- _Tâches à réaliser_:
1. Répondez aux questions suivantes d'après le texte sur le lavage des mains.
(a) Qui prononce les mots « Je suis innocent du sang de cet homme » ?
(b) De quel psaume s'inspire la prière que dit le prêtre en se purifiant les mains ?
(c) Dans quel chapitre de sa Règle saint Benoît donne-t-il des consignes pour recevoir les hôtes ?
2. Recopiez fidèlement le passage du texte sur le lavage des mains qui commence par "Dans le langage" et se poursuit jusqu'à "faute qu’il commet.".

- _Bloc de texte_:
══════
Dans le langage courant, l’expression "s’en laver les mains", à propos d’une question ou d’un problème, est négative. Elle renvoie à Ponce Pilate, procurateur romain de Judée qui, au moment de livrer Jésus aux autorités juives, "voyant que ses efforts ne servaient à rien, sinon à augmenter le tumulte, prit de l’eau et se lava les mains devant la foule, en disant : “Je suis innocent du sang de cet homme : cela vous regarde !”" (Mt, 27,24). Malheureusement, son manque de responsabilité accroît la faute qu’il commet.
Pourtant, le lavage de mains a bien un sens d’abord purificateur qu’avait compris Pilate. Quelques mois de pandémie nous l’on rappelé… mais la liturgie nous le montre à chaque eucharistie puisque le prêtre, avant de monter à l’autel offrir le sacrifice du Christ, se purifie les mains en disant : "lave-moi de mes fautes Seigneur, et purifie-moi de mon péché". Une manière, non pas de se défiler devant la réalité, humaine, de son péché, mais de le reconnaître, inspirée par le psaume 25, déjà utilisé dans la liturgie juive. C’est conscient de son indignité que le célébrant prête ses mains au don du Sauveur que sont le Corps et le Sang.
Tous les hôtes qui arrivent seront reçus comme le Christ, car lui-même dira un jour : J’ai demandé l’hospitalité et vous m’avez reçu. (§233)
Laver les mains est aussi, même si c’est moins connu, le signe de l’hospitalité bénédictine. L’on sait combien saint Benoît, dans sa Règle, qui fonde le monachisme occidental au VIe siècle, insiste sur l’accueil de tous ceux, nombreux, qui se présenteront au monastère : "Tous les hôtes qui arrivent seront reçus comme le Christ, car lui-même dira un jour : J’ai demandé l’hospitalité et vous m’avez reçu (cf. Mt 25,35). À tous on témoignera l’honneur qui leur est dû." (§233).
Un lavage symbolique
Pour rendre cet accueil de l’autre – qui permet de mieux s’ouvrir à l’Autre – concret, le père des moines donne dans tout le chapitre 53 de la Règle, des consignes pour recevoir au mieux les hôtes. Depuis 1.400 ans, le contexte culturel s’étant modifié, certaines semblent curieuses : "Dans la manière de saluer, on témoignera à tous les hôtes une profonde humilité : devant ceux qui arriveront ou partiront, on inclinera la tête, ou on se prosternera, le corps par terre, adorant en eux le Christ même qu’on reçoit." (§235).
══════
- _Données fournies_:

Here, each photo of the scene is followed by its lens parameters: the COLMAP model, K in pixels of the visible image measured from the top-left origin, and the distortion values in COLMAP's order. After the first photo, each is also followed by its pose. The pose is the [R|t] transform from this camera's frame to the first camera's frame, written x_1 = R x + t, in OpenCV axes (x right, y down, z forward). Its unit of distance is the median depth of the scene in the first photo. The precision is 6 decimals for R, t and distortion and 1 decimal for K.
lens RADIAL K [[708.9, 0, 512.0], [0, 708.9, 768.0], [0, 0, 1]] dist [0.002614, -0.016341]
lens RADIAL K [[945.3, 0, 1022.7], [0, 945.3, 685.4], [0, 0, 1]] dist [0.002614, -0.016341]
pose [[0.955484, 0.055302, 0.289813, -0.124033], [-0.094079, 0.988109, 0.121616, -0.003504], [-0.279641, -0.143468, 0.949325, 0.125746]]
══════
- _Réponses par tâche_:
1.
(a) Ponce Pilate, procurateur romain de Judée.
(b) Du psaume 25.
(c) Dans le chapitre 53.

2.
Dans le langage courant, l’expression "s’en laver les mains", à propos d’une question ou d’un problème, est négative. Elle renvoie à Ponce Pilate, procurateur romain de Judée qui, au moment de livrer Jésus aux autorités juives, "voyant que ses efforts ne servaient à rien, sinon à augmenter le tumulte, prit de l’eau et se lava les mains devant la foule, en disant : “Je suis innocent du sang de cet homme : cela vous regarde !”" (Mt, 27,24). Malheureusement, son manque de responsabilité accroît la faute qu’il commet.